Human pose keypoint data
-*-
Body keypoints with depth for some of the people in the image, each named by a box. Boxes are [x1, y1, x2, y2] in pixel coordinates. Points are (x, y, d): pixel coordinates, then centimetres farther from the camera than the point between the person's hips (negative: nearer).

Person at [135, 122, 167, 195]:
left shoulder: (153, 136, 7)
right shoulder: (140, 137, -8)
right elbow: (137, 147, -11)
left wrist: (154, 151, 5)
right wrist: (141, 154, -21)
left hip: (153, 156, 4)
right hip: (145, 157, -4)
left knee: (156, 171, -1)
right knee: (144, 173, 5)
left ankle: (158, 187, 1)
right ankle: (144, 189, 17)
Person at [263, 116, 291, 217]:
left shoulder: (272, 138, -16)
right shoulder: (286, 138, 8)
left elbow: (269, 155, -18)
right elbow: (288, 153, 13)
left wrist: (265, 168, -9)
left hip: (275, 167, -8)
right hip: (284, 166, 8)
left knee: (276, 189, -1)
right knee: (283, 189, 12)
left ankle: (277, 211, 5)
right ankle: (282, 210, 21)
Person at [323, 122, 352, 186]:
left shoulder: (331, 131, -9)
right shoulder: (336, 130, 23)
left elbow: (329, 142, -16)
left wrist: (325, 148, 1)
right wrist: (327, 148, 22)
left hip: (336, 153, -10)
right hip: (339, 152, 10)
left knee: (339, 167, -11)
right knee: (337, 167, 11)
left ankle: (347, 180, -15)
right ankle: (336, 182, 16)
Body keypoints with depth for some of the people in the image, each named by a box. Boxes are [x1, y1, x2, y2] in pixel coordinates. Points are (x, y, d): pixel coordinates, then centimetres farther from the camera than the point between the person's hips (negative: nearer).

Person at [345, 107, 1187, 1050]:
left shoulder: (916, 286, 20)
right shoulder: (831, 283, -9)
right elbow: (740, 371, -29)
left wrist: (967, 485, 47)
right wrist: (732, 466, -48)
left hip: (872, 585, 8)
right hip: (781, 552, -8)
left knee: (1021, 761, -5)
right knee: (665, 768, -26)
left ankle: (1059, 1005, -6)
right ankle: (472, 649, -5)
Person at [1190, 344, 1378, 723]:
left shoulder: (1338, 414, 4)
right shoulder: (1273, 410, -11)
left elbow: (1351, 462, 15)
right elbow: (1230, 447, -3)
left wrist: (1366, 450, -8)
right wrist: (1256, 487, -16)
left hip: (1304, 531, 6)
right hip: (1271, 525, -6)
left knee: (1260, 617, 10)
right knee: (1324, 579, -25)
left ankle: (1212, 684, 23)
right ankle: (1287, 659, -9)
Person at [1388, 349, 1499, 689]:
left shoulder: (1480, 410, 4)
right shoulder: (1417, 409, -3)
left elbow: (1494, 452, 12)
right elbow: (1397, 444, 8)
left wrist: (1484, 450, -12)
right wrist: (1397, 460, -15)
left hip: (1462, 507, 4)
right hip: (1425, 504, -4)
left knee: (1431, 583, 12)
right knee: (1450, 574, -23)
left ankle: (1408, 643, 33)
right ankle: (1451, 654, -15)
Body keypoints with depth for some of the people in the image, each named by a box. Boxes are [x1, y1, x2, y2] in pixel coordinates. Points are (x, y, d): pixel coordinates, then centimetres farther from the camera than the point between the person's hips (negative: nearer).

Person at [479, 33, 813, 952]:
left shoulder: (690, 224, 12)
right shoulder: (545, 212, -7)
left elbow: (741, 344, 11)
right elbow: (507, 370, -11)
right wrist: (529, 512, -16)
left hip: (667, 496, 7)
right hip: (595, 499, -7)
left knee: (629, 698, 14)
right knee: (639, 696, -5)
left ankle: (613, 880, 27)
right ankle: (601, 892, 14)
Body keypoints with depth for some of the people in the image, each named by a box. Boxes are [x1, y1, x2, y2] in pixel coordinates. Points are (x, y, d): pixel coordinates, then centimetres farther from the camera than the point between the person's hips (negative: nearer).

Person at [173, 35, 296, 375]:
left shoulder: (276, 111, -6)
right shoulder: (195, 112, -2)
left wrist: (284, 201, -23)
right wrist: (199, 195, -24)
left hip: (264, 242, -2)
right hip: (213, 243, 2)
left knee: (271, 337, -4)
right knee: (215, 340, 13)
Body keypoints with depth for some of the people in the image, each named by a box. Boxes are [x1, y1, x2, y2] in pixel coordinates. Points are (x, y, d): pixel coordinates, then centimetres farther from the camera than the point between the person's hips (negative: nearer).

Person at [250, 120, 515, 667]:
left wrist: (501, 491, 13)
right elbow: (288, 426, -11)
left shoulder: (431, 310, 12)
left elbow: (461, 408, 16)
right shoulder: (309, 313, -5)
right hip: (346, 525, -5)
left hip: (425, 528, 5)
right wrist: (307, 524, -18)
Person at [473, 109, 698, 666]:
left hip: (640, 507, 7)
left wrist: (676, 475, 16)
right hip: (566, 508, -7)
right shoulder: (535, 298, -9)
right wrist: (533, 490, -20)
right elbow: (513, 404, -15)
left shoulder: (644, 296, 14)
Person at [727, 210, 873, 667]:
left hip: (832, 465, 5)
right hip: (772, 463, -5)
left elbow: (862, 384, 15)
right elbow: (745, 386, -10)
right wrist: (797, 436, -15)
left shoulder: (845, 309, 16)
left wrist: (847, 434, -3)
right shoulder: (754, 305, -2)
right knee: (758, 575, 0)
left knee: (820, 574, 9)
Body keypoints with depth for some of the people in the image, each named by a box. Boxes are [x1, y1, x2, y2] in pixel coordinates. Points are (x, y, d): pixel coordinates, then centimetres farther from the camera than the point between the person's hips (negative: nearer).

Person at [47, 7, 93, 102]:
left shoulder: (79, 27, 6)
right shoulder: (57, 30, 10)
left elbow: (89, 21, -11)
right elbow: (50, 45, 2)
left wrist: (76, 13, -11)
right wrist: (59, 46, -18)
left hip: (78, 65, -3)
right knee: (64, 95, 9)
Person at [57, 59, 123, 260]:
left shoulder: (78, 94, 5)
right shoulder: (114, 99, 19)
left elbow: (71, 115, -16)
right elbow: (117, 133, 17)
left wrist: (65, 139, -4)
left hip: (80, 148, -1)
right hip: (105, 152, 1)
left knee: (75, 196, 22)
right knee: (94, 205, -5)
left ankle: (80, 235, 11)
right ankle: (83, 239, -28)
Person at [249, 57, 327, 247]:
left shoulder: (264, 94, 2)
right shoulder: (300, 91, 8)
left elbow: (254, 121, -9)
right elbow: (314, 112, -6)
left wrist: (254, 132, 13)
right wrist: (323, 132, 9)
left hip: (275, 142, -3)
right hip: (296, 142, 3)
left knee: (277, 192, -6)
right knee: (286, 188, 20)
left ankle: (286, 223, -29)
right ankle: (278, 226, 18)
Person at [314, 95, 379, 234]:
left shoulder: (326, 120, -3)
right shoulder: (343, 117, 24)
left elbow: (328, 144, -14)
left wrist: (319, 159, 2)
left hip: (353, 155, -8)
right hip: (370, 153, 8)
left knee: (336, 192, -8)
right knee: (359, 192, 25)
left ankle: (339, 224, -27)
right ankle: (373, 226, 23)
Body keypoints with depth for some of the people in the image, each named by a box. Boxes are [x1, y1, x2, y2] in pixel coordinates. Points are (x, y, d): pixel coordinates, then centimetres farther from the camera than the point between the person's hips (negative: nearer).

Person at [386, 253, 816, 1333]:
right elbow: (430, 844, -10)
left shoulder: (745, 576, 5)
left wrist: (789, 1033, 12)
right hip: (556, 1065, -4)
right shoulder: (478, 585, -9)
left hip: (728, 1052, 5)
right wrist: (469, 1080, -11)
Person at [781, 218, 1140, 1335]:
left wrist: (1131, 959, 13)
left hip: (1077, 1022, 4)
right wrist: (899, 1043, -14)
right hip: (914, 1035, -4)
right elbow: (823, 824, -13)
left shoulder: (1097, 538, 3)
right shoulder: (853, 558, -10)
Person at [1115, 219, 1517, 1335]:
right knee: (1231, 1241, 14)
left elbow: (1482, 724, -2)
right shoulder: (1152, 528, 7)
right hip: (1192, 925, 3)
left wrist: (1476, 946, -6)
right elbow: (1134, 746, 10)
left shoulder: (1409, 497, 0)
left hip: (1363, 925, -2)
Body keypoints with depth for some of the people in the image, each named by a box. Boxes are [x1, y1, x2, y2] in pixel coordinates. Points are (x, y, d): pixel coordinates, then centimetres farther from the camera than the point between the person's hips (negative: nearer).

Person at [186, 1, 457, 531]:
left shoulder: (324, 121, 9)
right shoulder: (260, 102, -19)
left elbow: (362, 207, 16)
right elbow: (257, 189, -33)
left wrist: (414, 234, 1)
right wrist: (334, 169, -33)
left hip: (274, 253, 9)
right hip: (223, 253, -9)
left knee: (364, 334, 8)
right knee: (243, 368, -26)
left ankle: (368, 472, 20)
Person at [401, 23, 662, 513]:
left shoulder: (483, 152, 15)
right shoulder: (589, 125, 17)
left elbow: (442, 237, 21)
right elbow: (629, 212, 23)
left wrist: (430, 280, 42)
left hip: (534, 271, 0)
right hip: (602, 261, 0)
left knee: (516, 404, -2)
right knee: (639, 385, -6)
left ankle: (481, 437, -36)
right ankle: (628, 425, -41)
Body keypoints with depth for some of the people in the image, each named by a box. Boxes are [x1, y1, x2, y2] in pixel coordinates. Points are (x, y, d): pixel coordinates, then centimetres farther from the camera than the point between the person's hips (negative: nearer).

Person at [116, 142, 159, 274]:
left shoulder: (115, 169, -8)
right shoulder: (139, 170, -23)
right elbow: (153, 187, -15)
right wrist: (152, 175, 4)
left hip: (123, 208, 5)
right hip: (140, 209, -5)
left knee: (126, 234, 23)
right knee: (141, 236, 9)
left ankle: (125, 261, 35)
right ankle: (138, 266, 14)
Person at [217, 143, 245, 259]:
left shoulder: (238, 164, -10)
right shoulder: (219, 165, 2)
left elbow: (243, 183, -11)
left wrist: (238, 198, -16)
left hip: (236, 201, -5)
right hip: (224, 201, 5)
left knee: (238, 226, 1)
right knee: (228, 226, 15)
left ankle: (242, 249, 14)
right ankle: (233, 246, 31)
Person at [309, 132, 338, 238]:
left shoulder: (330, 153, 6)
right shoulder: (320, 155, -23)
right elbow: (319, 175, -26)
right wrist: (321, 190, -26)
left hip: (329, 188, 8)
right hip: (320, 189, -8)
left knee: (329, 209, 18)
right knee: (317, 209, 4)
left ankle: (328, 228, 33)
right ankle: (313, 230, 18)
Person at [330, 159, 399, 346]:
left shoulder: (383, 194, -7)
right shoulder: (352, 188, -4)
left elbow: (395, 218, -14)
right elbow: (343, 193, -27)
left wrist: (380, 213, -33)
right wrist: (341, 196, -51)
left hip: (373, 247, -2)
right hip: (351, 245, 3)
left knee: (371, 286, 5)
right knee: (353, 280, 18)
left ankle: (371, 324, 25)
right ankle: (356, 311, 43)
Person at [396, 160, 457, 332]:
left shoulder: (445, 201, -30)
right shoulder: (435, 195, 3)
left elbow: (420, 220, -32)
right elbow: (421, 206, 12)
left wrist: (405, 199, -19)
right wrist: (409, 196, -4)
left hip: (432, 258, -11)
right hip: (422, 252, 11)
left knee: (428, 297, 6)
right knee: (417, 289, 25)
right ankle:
-*-
● EXERCISE INSTRUCTIONS
Repeat the lines of the entries above, starting with the line containing "right wrist: (307, 524, -18)" and ending with the line containing "right knee: (286, 188, 20)".

● ANSWER TO THE EXERCISE
right wrist: (307, 524, -18)
Person at [473, 109, 698, 666]:
left hip: (640, 507, 7)
left wrist: (676, 475, 16)
right hip: (566, 508, -7)
right shoulder: (535, 298, -9)
right wrist: (533, 490, -20)
right elbow: (513, 404, -15)
left shoulder: (644, 296, 14)
Person at [727, 210, 873, 667]:
left hip: (832, 465, 5)
right hip: (772, 463, -5)
left elbow: (862, 384, 15)
right elbow: (745, 386, -10)
right wrist: (797, 436, -15)
left shoulder: (845, 309, 16)
left wrist: (847, 434, -3)
right shoulder: (754, 305, -2)
right knee: (758, 575, 0)
left knee: (820, 574, 9)
Body keypoints with depth for some of the people in the image, each named by a box. Boxes are [x1, y1, x2, y2] in pixel coordinates. Points are (x, y, d): pixel coordinates, then centimetres farther from the camera than the point between the person's hips (negative: nearer).

Person at [47, 7, 93, 102]:
left shoulder: (79, 27, 6)
right shoulder: (57, 30, 10)
left elbow: (89, 21, -11)
right elbow: (50, 45, 2)
left wrist: (76, 13, -11)
right wrist: (59, 46, -18)
left hip: (78, 65, -3)
right knee: (64, 95, 9)
Person at [57, 59, 123, 260]:
left shoulder: (78, 94, 5)
right shoulder: (114, 99, 19)
left elbow: (71, 115, -16)
right elbow: (117, 133, 17)
left wrist: (65, 139, -4)
left hip: (80, 148, -1)
right hip: (105, 152, 1)
left knee: (75, 196, 22)
right knee: (94, 205, -5)
left ankle: (80, 235, 11)
right ankle: (83, 239, -28)
Person at [249, 57, 327, 247]:
left shoulder: (264, 94, 2)
right shoulder: (300, 91, 8)
left elbow: (254, 121, -9)
right elbow: (314, 112, -6)
left wrist: (254, 132, 13)
right wrist: (323, 132, 9)
left hip: (275, 142, -3)
right hip: (296, 142, 3)
left knee: (277, 192, -6)
right knee: (286, 188, 20)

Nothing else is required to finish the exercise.